The global hepatic transcriptional response of male Fisher rats to dietary Aroclor 1254 exposure.

摘要

Dietary intake is a primary route for biomagnification of environmentally persistent polychlorinated biphenyls (PCBs) within humans and animals. Aroclor 1254, a mixture of PCBs, is associated with a variety of toxic responses including alterations in blood and lipid biochemistry and tumor promotion. Measurement of the transcriptional responses to low-level dietary exposure to A1254 has not been reported to date, and is important given the persistence of PCBs, and range of effects associated with exposure. The aims of this study were to characterize changes in rat hepatic global gene expression due to sub-acute and sub-chronic dietary exposure to A1254, and to compare transcriptional profiles at sub-acute and sub-chronic exposure times to characterize the shift in gene expression profile due to duration of exposure. Fisher rats were fed control diet or diet containing 5.6 ppm or 18 ppm A1254, for 7 or 84 days. Affymetrix microarrays (RGU34A) were prepared from liver mRNA for each treatment group (n=3) and time point, and comparisons were made between controls and treated rats at each time. Class comparison and gene ontology (GO) analysis of microarray data showed that most significant changes in expression were in animals consuming high doses of A1254. Upregulation of genes involved in sulfur redox, and PCB metabolism and detoxification were seen in treated animals after 1 week, accounting for more than 50% of the significantly changed GO categories at that time. After 12 weeks exposure, changes were also observed in transcription of genes involved in fatty acid (FA) transport and metabolism, small GTPase-mediated signaling, and transcription---approximately 40% of significantly changed GO categories. Quantitative RT-PCR Taqman assays were used to verify changes in expression of some genes measured by microarray. Genes chosen to represent changes in important GO categories include Cd36 and Met for FA-related changes, Cyp2b15 for Phase I metabolism, and Rab11a for GTP-related. Ca3 and Hmgcs2 were chosen to verify decreases in expression, and Ceacam10 as a unique, AhR-responsive gene. Quantitative PCR confirmed gene expression changes measured by microarray.

■ **SUPPLIED MATERIAL**:
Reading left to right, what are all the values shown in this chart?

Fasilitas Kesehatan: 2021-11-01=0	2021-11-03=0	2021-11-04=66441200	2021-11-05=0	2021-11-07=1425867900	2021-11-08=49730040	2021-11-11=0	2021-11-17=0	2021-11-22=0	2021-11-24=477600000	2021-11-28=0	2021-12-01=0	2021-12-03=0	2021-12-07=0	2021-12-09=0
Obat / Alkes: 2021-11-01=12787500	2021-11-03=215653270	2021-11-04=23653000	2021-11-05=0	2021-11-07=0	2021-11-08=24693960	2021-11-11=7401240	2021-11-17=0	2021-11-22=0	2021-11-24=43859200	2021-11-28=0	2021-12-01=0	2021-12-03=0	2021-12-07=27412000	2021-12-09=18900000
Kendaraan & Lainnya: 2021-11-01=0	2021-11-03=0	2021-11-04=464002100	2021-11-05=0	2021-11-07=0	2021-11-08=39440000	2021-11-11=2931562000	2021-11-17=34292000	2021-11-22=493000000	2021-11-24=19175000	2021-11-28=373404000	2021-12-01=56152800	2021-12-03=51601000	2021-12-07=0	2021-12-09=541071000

■ **WHAT IS NEEDED**:
In the abstract on rat liver gene expression after Aroclor 1254 exposure, which gene was chosen as a unique, AhR-responsive gene?

■ **EXPECTED OUTPUT**:
Ceacam10